We are in a transition period. While some of the policy changes outlined in this document are underway, others are still being consulted upon. While some old structures for decision making, funding and policy delivery have been swept away; new ways of working have yet to bed down or, in some cases, be fully implemented. While there is a clear agenda to encourage local decision making; global events, international political economy, and “the markets” have an impact on local conditions. The full implementation, outcomes and implications of change are yet to be realised, hence this publication could only be titled; The Changing State of the South West.
Evidence in a changing context

The South West Observatory was set up to support evidence-based policy and decision making within, and about, the South West of England. Our regional-level publications, like this one, have always sought to bring out relevant variations at a more local level while providing a context within which to compare this part of the country with the rest. We will continue to support evidence based policy and decision-making at whatever level of geography is appropriate or in demand.

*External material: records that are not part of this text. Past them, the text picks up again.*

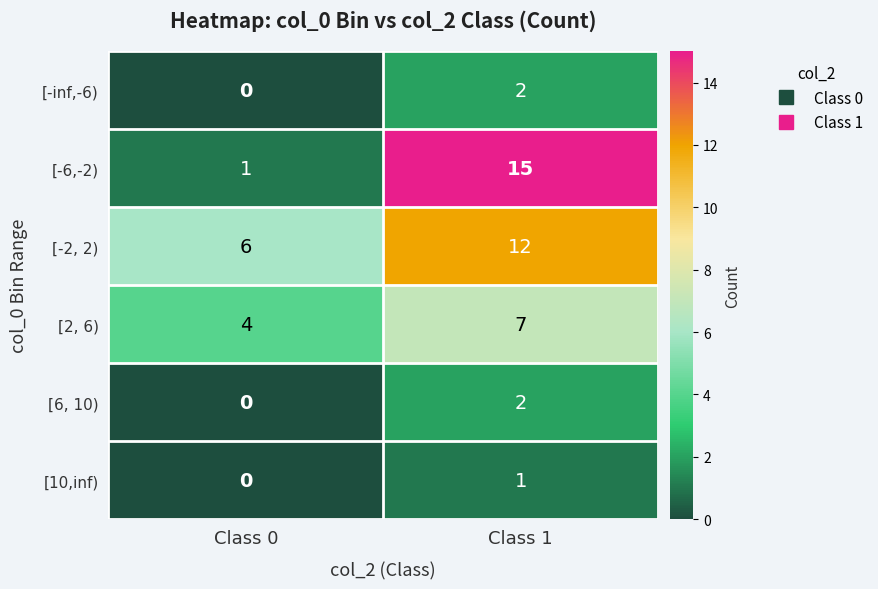

The value of [-inf,-6) at Class 0 is 0. True or false?

True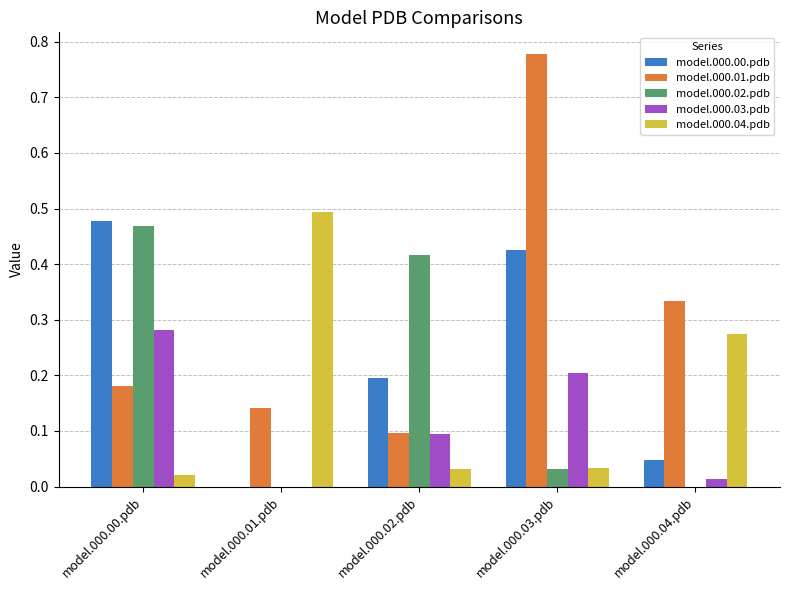

Between model.000.00.pdb and model.000.03.pdb, which series saw the biggest shift?

model.000.01.pdb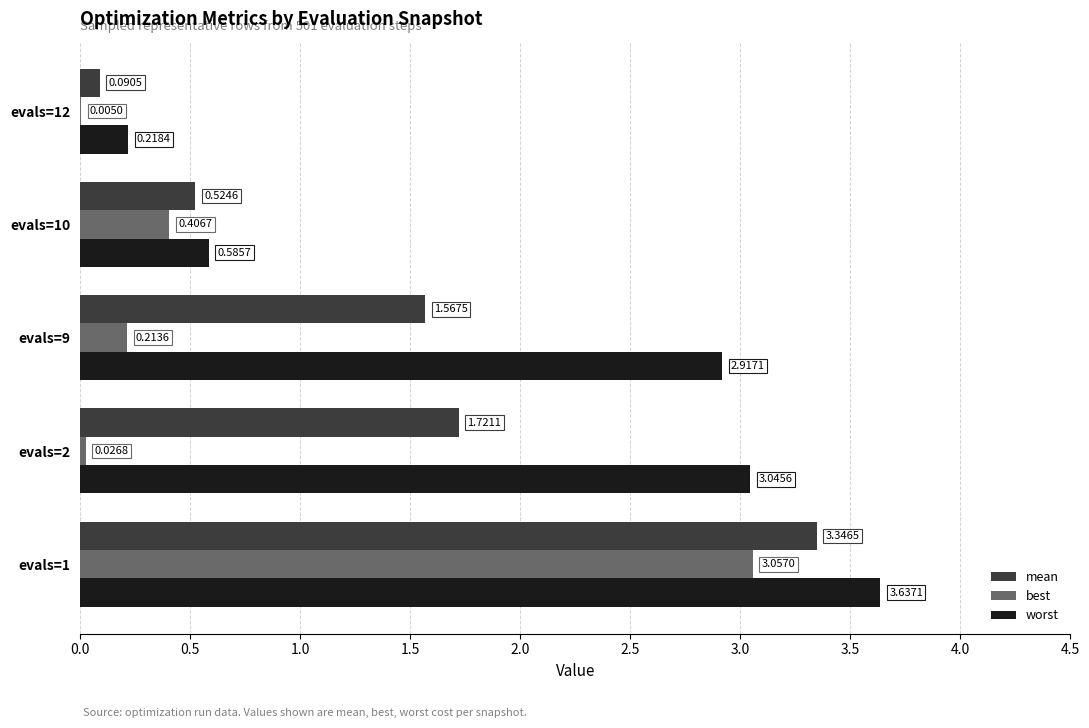

What is the average value of the best series?

0.7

The breakup of Government Offices and the virtual ban on the use of the word ‘regional’ in some government departments has led to inconsistent sub-national monitoring and government department administration boundaries. Some data providers are ceasing to provide statistics at the regional level. Although some organisations continue to work to regional boundaries (eg the Environment Agency), others are waiting to hear the geographies to which they will report (eg Public Health Observatories), whilst others have extended their remit by merging with neighbouring areas (eg Homes and Communities Agency). This presents hurdles for joined up working and for comparative data over time.
As an organisation, our future geographical focus will, in part, be similar to that declared by the ONS in recent months; we will produce regional-level publications in response to need, demand and the release of major datasets (for example, the Indices of Multiple Deprivation). However our activity also reflects the need to understand local geographies side by side. SWO Core Unit and Modules produce standardised reports to support local decision making (for example, SWO’s Local Profiles, refreshed in January 2012, Local Environment Profiles, Public Health Profiles), and increasingly consider new geographies, such as those of LEPs (eg Economy Module LEP area overview and profiles, Skills and Learning LEP reports) where appropriate.

We believe that where existing partnerships and ways of working work, they should continue, and where new partnerships and new ways of working might work better, they should be developed. Our remit has always been to use and promote the best use of evidence in policy and decision making, by drawing upon a network of expertise. This remains the case. With ongoing commitment from old and new partners, SWO will continue to provide insight to help shape, inform and support the new sub-national agenda.